Juneteenth is a time where we celebrate and remember. We say the names of our ancestors and honor their sacrifice. We celebrate the freedom and resilience of African Americans and the resourcefulness that has kept us alive in this country.  In the last few years our Juneteenth celebrations have become more vibrant and robust, with Americans from coast to coast “giving what needs to be gave” at our gatherings in the name of Blackness. At the center of it all, you will find our food traditions.

Black American culinary traditions are American culinary traditions. From the hill rice of low country, South Carolina to the mumbo sauce and fried chicken of Washington DC, the history of the diaspora is well-documented on the American plate.

Chefs don’t only create formulas that capture the soul of our appetite; they are also griots, members of a class of storytellers who maintain a different kind of interpretation of our oral history.

Cookbooks document our forebearer's living memories, the ones that were made in our grandmama’s or great-gran's kitchens. For me, these culinary tomes are just as important as collecting the works of Maya Angelou, Octavia Butler and Toni Morrison. I own many, but some of my favorites are The Dooky Chase Cookbook, penned by his daughter Leah Chase; it sits on my kitchen bookshelf alongside High on the Hog by Jessica B Harris ( with a foreword by the legendary Angelou), and the Red Rooster Cookbook by my chef hero, Marcus Samuelsson.

• • •

## Tasks for this exercise
• A. In the Juneteenth passage, who wrote the foreword to High on the Hog?
• B. Transcribe the Juneteenth passage word for word, everything from "Black American culinary" down to "our oral history.".
The items that follow have no connection to the Juneteenth passage.

## Stored data
• • •

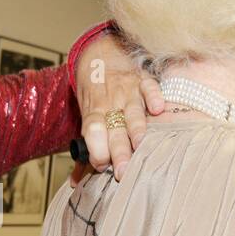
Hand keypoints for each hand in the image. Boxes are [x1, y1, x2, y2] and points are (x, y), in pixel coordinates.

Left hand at [72, 30, 164, 183]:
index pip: (93, 132)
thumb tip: (76, 183)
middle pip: (114, 129)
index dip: (97, 150)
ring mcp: (128, 90)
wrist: (99, 52)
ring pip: (133, 112)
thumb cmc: (94, 91)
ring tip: (140, 144)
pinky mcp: (143, 79)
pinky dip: (154, 96)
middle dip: (119, 150)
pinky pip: (150, 87)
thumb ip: (84, 151)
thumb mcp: (85, 117)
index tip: (102, 167)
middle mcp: (110, 103)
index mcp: (94, 112)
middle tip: (123, 171)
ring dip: (136, 128)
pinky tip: (158, 108)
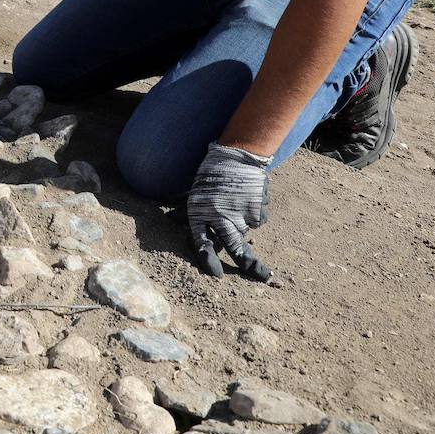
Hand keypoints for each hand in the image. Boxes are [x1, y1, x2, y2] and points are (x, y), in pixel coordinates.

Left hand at [186, 142, 272, 280]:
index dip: (208, 260)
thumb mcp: (193, 193)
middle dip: (248, 265)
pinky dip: (254, 215)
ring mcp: (241, 214)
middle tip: (262, 277)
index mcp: (200, 214)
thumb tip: (172, 219)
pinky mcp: (258, 209)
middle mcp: (221, 218)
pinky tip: (247, 199)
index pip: (202, 244)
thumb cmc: (210, 174)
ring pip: (246, 232)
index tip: (217, 274)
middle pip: (235, 249)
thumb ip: (186, 210)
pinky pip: (258, 221)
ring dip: (243, 227)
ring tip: (237, 205)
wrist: (234, 156)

• • •

## Answers by item number
• A. Maya Angelou wrote the foreword.

• B.
Black American culinary traditions are American culinary traditions. From the hill rice of low country, South Carolina to the mumbo sauce and fried chicken of Washington DC, the history of the diaspora is well-documented on the American plate.

Chefs don’t only create formulas that capture the soul of our appetite; they are also griots, members of a class of storytellers who maintain a different kind of interpretation of our oral history.